=== TEXT TO READ ===
>>>

Mabel Sykes (1868–1938) was a high-school mathematics teacher in Chicago at the start of the twentieth century. She authored textbooks and journal articles and served the greater mathematical community while teaching for almost four decades in the public school system. We share her biography and highlight her incredible compendium of geometry problems based on architectural design. We also provide GeoGebra applets to illustrate several of these designs.

As a real-world source for problems in Euclidean geometry, iconic buildings with ornate design—such as the Alhambra in Spain, the Taj Mahal in India, the Library of Congress in Washington, DC, or Westminster Abbey in England—offer interesting examples of shape and symmetry. Imagine the effort required to compile nearly 2000 exercises and 500 illustrations based on over one hundred such structures around the globe. Now imagine the level of scholarship necessary to do this a century ago, without our ease of travel and communication, not to mention our embarrassment of online resources. Published in 1912, Mabel Sykes’ A Source Book of Problems for Geometry Based upon Industrial Design and Architectural Ornament is an amazing example of scholarship that accomplishes this feat. In her preface Sykes offered the understatement, “Hitherto much material from geometric designs or historic ornament suitable for class use could be obtained only by long and careful search through widely scattered sources.” The compilation she created went well beyond surmounting these obstacles. As a testament to its continued relevance, this book was reprinted in 1994. It was through this reprinting that we learned of and became intrigued with Mabel Sykes.

<<<

=== GOAL 1 ===
Decide whether each statement below agrees with the passage on Mabel Sykes. Answer yes or no for each, quoting the words from the passage that settle it.
(a) Sykes taught in the public school system for almost forty years.
(b) Her source book of geometry problems first appeared in 1994.
(c) The exercises in her book are based on fewer than fifty structures.
=== GOAL 2 ===
Continue the passage on Mabel Sykes, picking up after its final sentence.

=== INFORMATION SUPPLIED ===
>>>

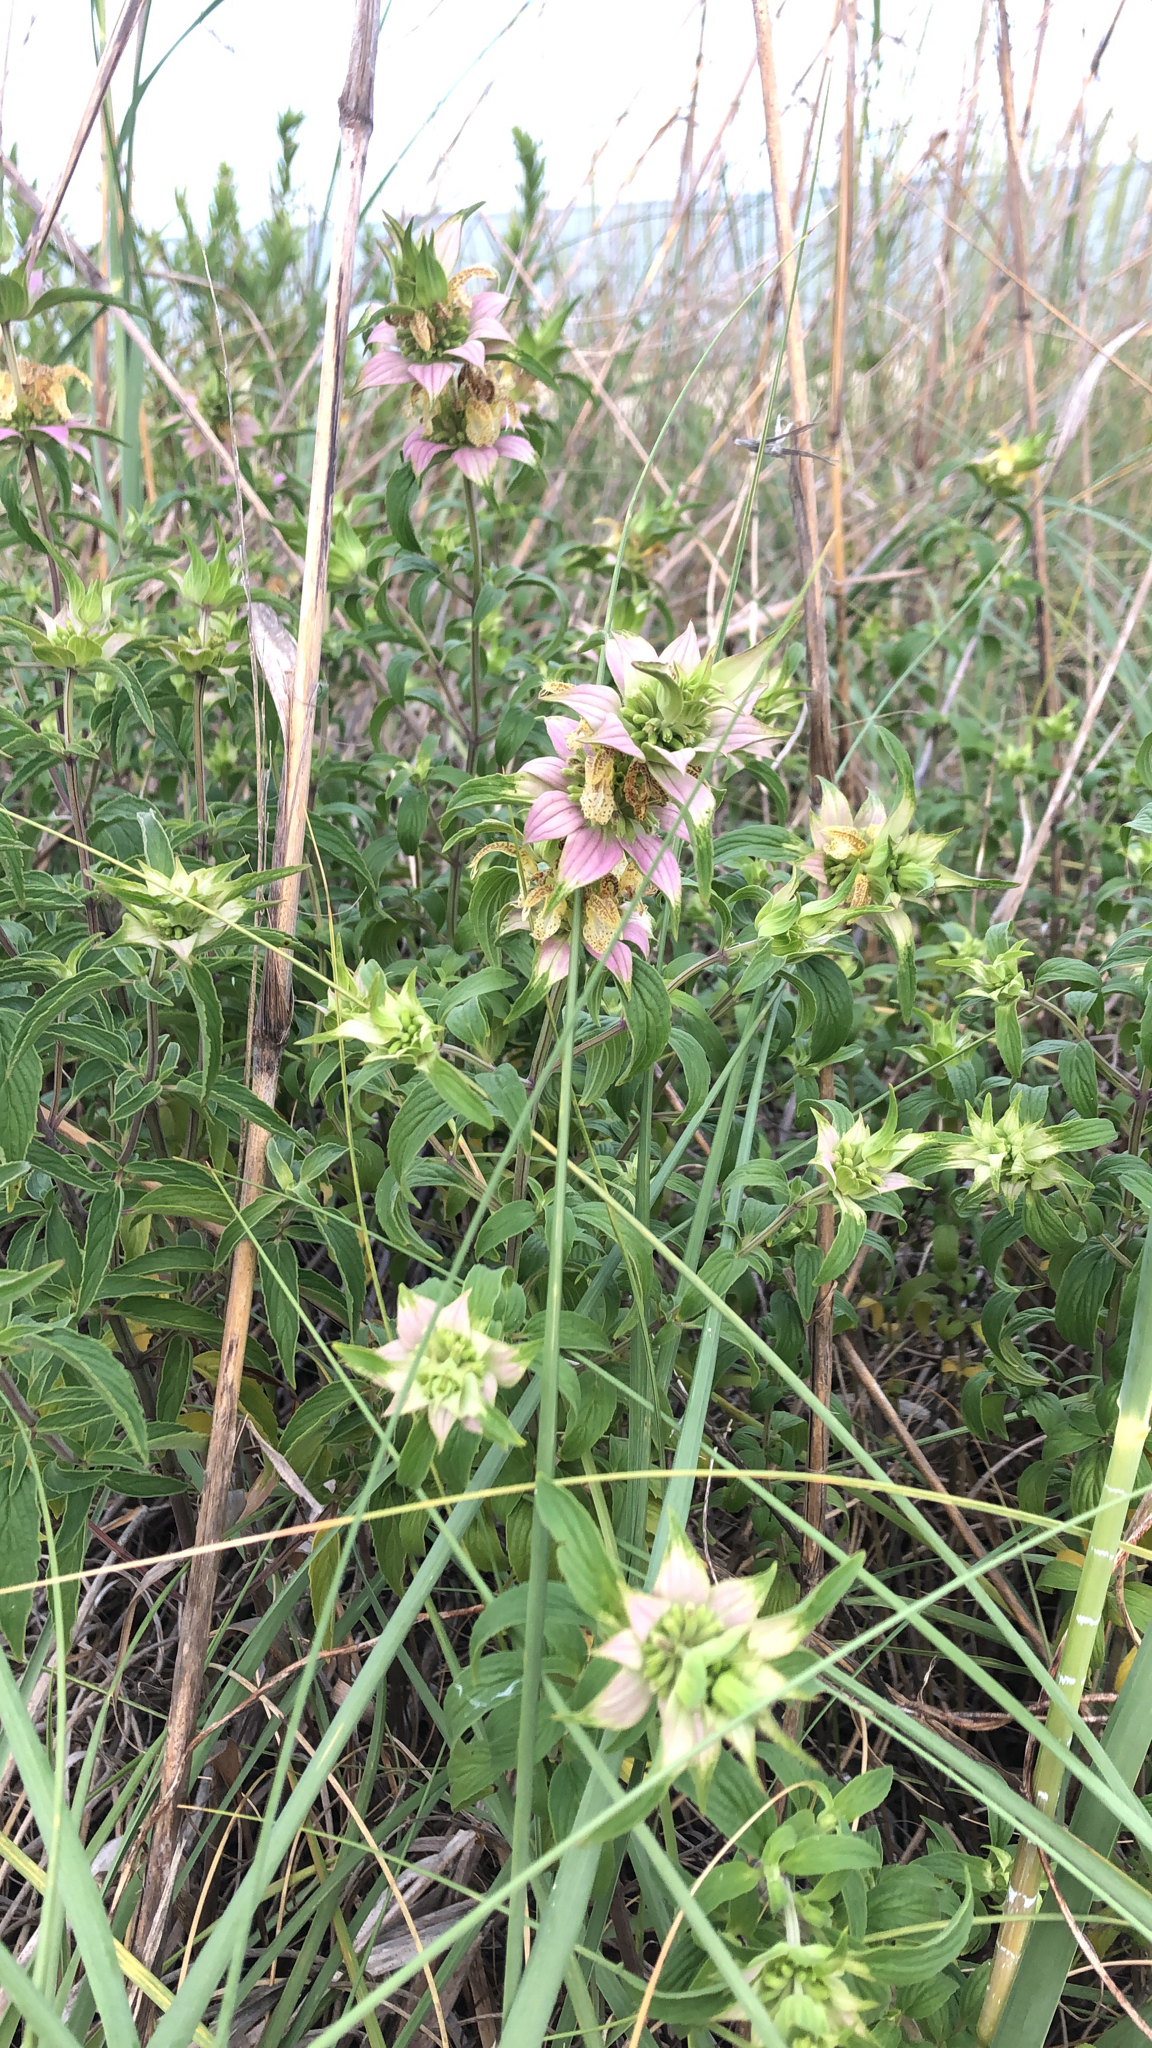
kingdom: Plantae
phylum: Tracheophyta
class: Magnoliopsida
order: Lamiales
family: Lamiaceae
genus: Monarda
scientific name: Monarda punctata
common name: Dotted monarda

<<<

=== TASK OUTPUT 1 ===
(a) Yes: "teaching for almost four decades in the public school system."
(b) No: "Published in 1912." The 1994 date refers to a reprint: "this book was reprinted in 1994."
(c) No: "based on over one hundred such structures around the globe."

=== TASK OUTPUT 2 ===
In the reprint's preface, publisher Dale Seymour challenged readers to investigate Mabel Sykes so that his press could share any uncovered information. His query reflected the reality that in the pre-internet era biographical information on minor figures in the history of mathematics, such as Sykes, was not easily found. Even now, she has not been profiled in any history of mathematics books or websites with a focus on women in mathematicians. Had she completed a Ph.D., she would have garnered some attention, at the very least as a statistic in Judy Green and Jeanne LaDuke's 2009 Pioneering Women in American Mathematics: The Pre-1940 PhD’s [8]. While this article is certainly in answer to Seymour’s challenge from 25 years ago, our fascination with Sykes and her story is due even more to our admiration and awe at the breadth and depth of the collection of problems she created for her Source Book. Here, we champion this little-known mathematics scholar with the help of a tremendous amount of internet sleuthing.

Mabel Sykes in 1923.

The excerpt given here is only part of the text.